Monoclonal antibodies against GARP/TGF-b1 complexes inhibit the immunosuppressive activity of human regulatory T cells in vivo

April 22, 2015

Cuende et al. 2014, Science Translational Medicine

Regulatory T cells (Tregs) are essential to prevent autoimmunity, but excessive Treg function contributes to cancer progression by inhibiting antitumor immune responses. Tregs exert contact-dependent inhibition of immune cells through the production of active transforming growth factor–b1 (TGF-b1). On the Treg cell surface, TGF-b1 is in an inactive form bound to membrane protein GARP and then activated by an unknown mechanism. We demonstrate that GARP is involved in this activation mechanism. Two anti-GARP monoclonal antibodies were generated that block the production of active TGF-b1 by human Tregs. These antibodies recognize a conformational epitope that requires amino acids GARP137–139 within GARP/TGF-b1 complexes.

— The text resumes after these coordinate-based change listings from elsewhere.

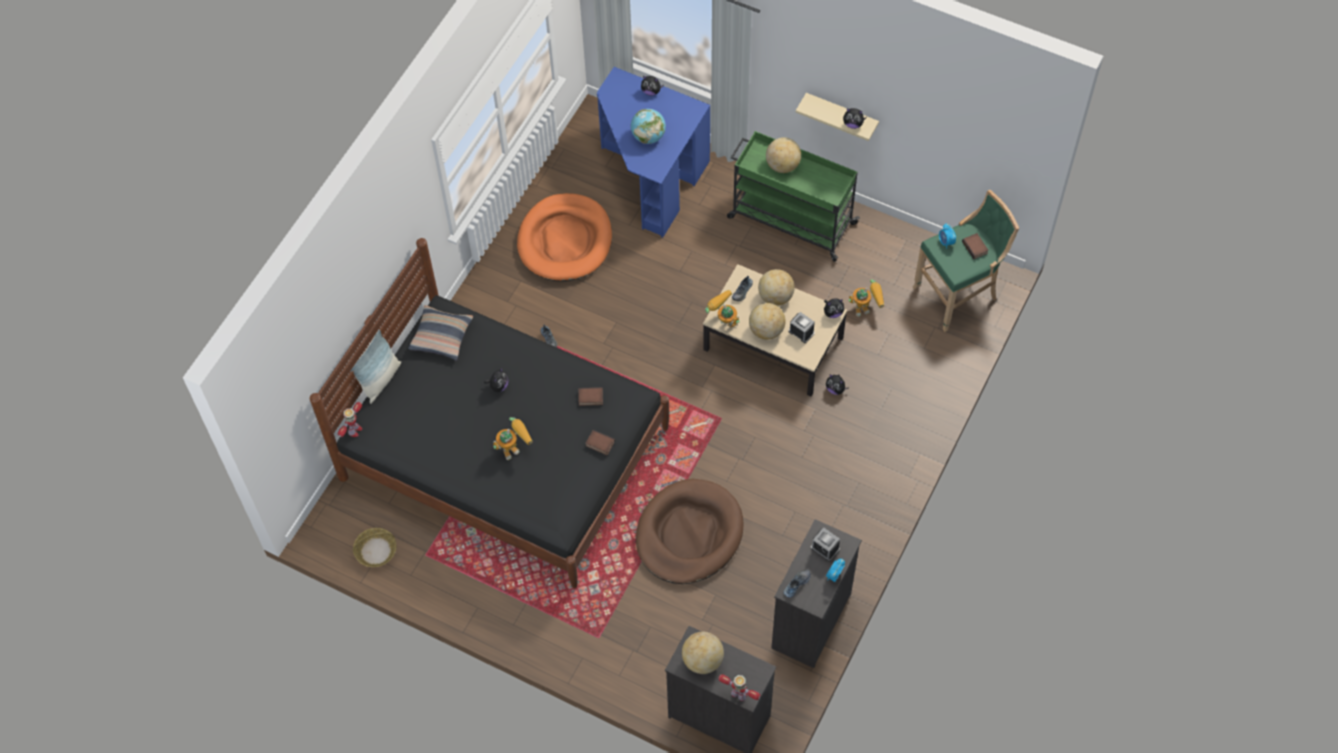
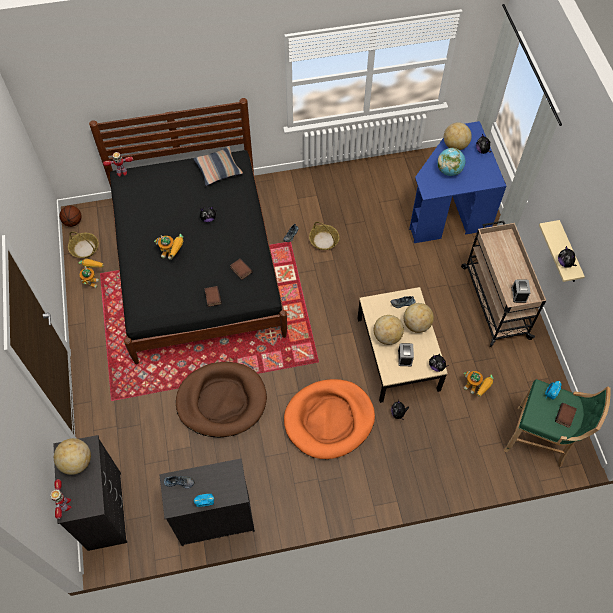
camera: 50 degrees right, 0 degrees up
pillow [351,329,401,404] -> none
orange dog bed [517,193,612,281] -> orange dog bed moved to [284,379,375,459]
toy robot [705,290,740,327] -> toy robot moved to [78,259,104,288]
green cart [727,131,860,262] -> beige cart [461,221,546,347]
globe [766,137,801,173] -> globe moved to [444,122,472,150]
alarm clock [811,527,840,562] -> alarm clock moved to [512,279,531,303]
none -> basketball [60,205,82,227]
none -> basket [309,222,339,250]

A variety of antibodies recognizing other GARP epitopes did not block active TGF-b1 production by Tregs. In a model of xenogeneic graft-versus-host disease in NSG mice, the blocking antibodies inhibited the immunosuppressive activity of human Tregs. These antibodies may serve as therapeutic tools to boost immune responses to infection or cancer via a mechanism of action distinct from that of currently available immunomodulatory antibodies. Used alone or in combination with tumor vaccines or antibodies targeting the CTLA4 or PD1/PD-L1 pathways, blocking anti-GARP antibodies may improve the efficiency of cancer immunotherapy.